Mayakovskogo 4A c.t. via the Eastern Wall buttress (Aleksashina)
Route description. Descending from the initial bivouac on the Ordzhonikidze Pass to the Ordzhonikidze East Glacier, traverse along the wall of Mayakovskogo peak. Approximately from its midpoint, a ridge extends southwards, behind which the Eastern Wall with grey-black streaks rises. There's a noticeable saddle in the ridge from where the route begins. The saddle is prominent on the bright red rocks of the ridge. To the right of it, the rocks are reddish, and to the left, they are black, with a stepped structure. This is the first control point. The route proceeds as follows:
- From the saddle, ascend directly up the black, then grey rocks towards a wall with a cleft (70–80 m).
- Reach a large ledge (piton belay, 4 pitons).
- Near the wall, there's a large boulder — here, for belaying while moving in the chimney; there are cracks for piton belay.
- From here, turn left onto a small ledge behind a rock outcrop.
- Move slightly downwards, then along a wide ledge to the junction point of the routes on the southeast and east walls of Mayakovskogo peak (piton belay).

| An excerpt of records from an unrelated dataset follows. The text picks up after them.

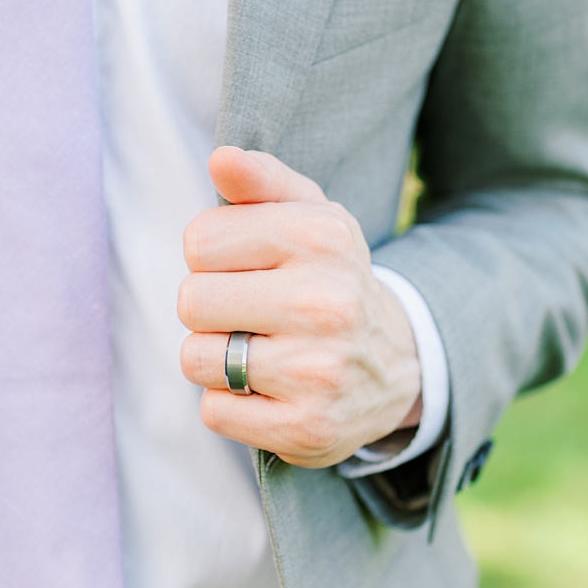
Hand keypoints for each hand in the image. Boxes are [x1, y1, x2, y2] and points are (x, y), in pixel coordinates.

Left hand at [177, 146, 422, 469]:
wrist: (397, 363)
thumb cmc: (327, 278)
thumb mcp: (308, 217)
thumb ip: (261, 181)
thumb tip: (220, 158)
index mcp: (323, 237)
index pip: (199, 241)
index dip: (212, 257)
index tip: (250, 268)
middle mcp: (327, 303)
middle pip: (191, 301)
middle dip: (211, 310)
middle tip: (254, 315)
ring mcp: (318, 371)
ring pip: (195, 358)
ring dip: (216, 359)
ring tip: (262, 352)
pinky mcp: (306, 428)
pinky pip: (214, 412)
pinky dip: (230, 405)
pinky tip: (271, 392)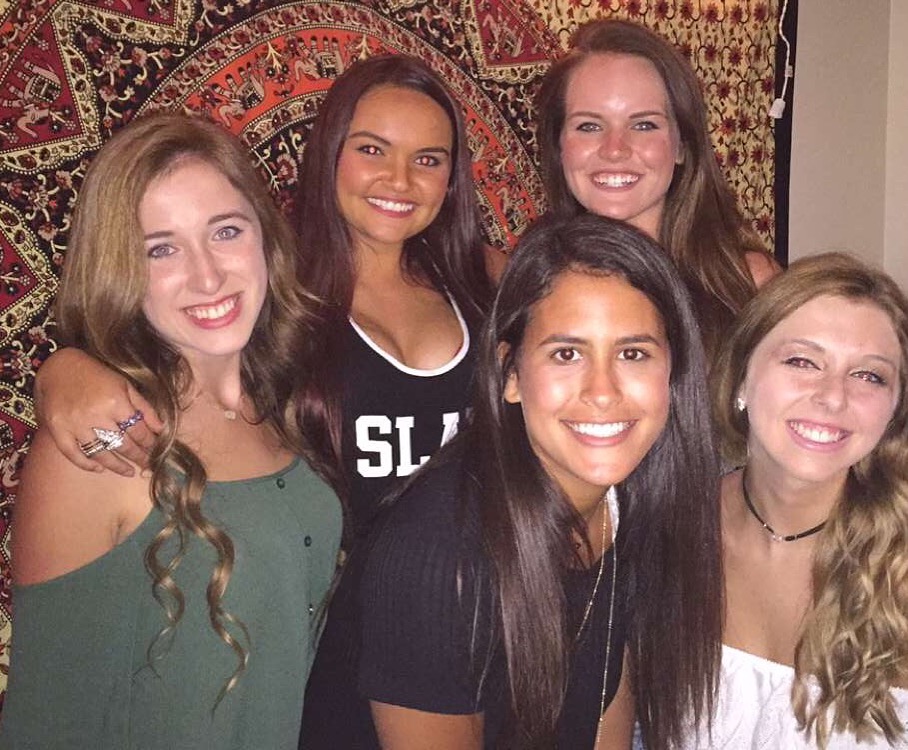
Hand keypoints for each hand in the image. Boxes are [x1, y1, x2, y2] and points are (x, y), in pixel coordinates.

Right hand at [34, 348, 162, 475]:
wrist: (58, 367)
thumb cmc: (97, 375)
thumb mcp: (125, 385)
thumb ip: (144, 408)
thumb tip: (161, 429)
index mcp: (116, 402)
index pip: (138, 431)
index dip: (150, 443)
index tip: (157, 452)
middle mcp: (96, 415)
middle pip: (123, 444)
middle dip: (139, 457)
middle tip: (148, 465)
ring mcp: (75, 424)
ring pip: (100, 453)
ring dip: (117, 466)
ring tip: (129, 471)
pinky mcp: (57, 430)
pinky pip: (73, 454)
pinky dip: (86, 464)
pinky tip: (100, 469)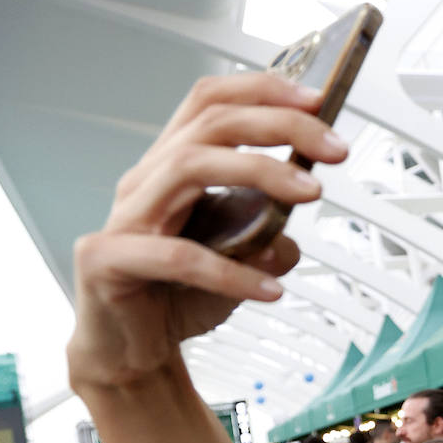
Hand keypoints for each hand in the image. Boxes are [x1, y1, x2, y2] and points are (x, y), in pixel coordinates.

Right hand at [67, 73, 347, 390]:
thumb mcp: (243, 263)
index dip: (261, 90)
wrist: (130, 352)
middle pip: (211, 124)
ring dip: (261, 172)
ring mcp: (124, 218)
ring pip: (190, 166)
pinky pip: (176, 256)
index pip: (210, 103)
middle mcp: (145, 182)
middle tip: (335, 149)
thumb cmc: (179, 297)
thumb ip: (270, 239)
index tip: (317, 100)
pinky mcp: (107, 260)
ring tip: (311, 194)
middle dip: (280, 125)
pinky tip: (270, 289)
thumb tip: (291, 237)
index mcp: (172, 167)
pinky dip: (231, 272)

- The entire group can assemble here. The final part of the route is described in the previous section. The ascent takes 13–14 hours. Descent is from the southern side to the Ordzhonikidze Pass. This route was first laid by a group of climbers from the "Kok Bastau" alpine camp under the leadership of L. Aleksashin in 1956.
Route Description: ЮВ стене
Description of the 4A category difficulty route to Mayakovsky Peak via the Southeast Wall, including recommendations and necessary equipment for a group of 4 people.
Mayakovsky 4A cat. via South-Eastern wall (Savukhin's route)
Route description. The approach to the South-Eastern wall of peak Mayakovsky is through Ordzhonikidze or Antikainen passes. Special attention should be paid to the descent from Antikainen pass down a steep snowy slope. When moving, strictly stick to the middle of the slope (rockfall). Go around the massif of Antikainen peak and Отечественной Войны peak, reach the South-Eastern wall of peak Mayakovsky. Initial bivouac is on the moraine of the Eastern Ordzhonikidze glacier. To study the rockfall regime, spend two days under the south-eastern wall. Start the ascent very early. The ascent to the wall is via easy rocks, alternating with talus. Then there is a section of slabs with a steepness of 25–30° (first control point), which lead directly to the foot of the south-eastern wall of the peak. At the first stage, move along a vaguely expressed crevice, the walls of which are monolithic, with a steepness of 75–80°. The first climber has to ascend to the full length of the rope, extremely cautiously, deviating slightly to the right. Only after 30 m, on a small ledge, above which there is a 3–4-meter wall, is there a crack (piton belay). Only one person can be taken to the platform.
Route Description: СЗ стене
The ascent to Peak "Mayakovsky" via the Hebero-West wall in 1962, a 4B category route, describing the path and technical difficulty.
Description of the Ascent to Peak "Mayakovsky" via the Northwest Wall (Upper Section)
A group from the Republican Club of Mountaineers and Tourists consisting of:
- REZNIK V. P.
- SHKLYAR G. Z.
- SAVIN V. I.
- PETRASHKO G. A. Led by (signature) Alma-Ata 1962 Peak "Mayakovsky" is located in one of the ridges of the Trans-Ili Alatau range. It is situated in the cirque of the Tuyuk-Su glacier, from which the Malaya Almaatinka river originates.
Route Description: траверс 4-х вершин
Winter traverse of five peaks in Trans-Ili Alatau range, category of complexity 5A.
Ascent Certificate
- Ascent class — combined
- Ascent area — Northern Tian-Shan, Trans-Ili Alatau ridge.
- Peaks — Mayakovsky Peak (4208 m), Ordzhonikidze Peak (4410 m), Partizan Peak (4390 m), Tuyuksu Spires (4218 m), Tuyuksu Peak (4218 m), route — traverse of 5 peaks.
- Estimated difficulty category — 5A in winter
- Route characteristics:
- height difference — 900 m.
- average steepness — 45°
- length of sections with 5th category difficulty — 95 m.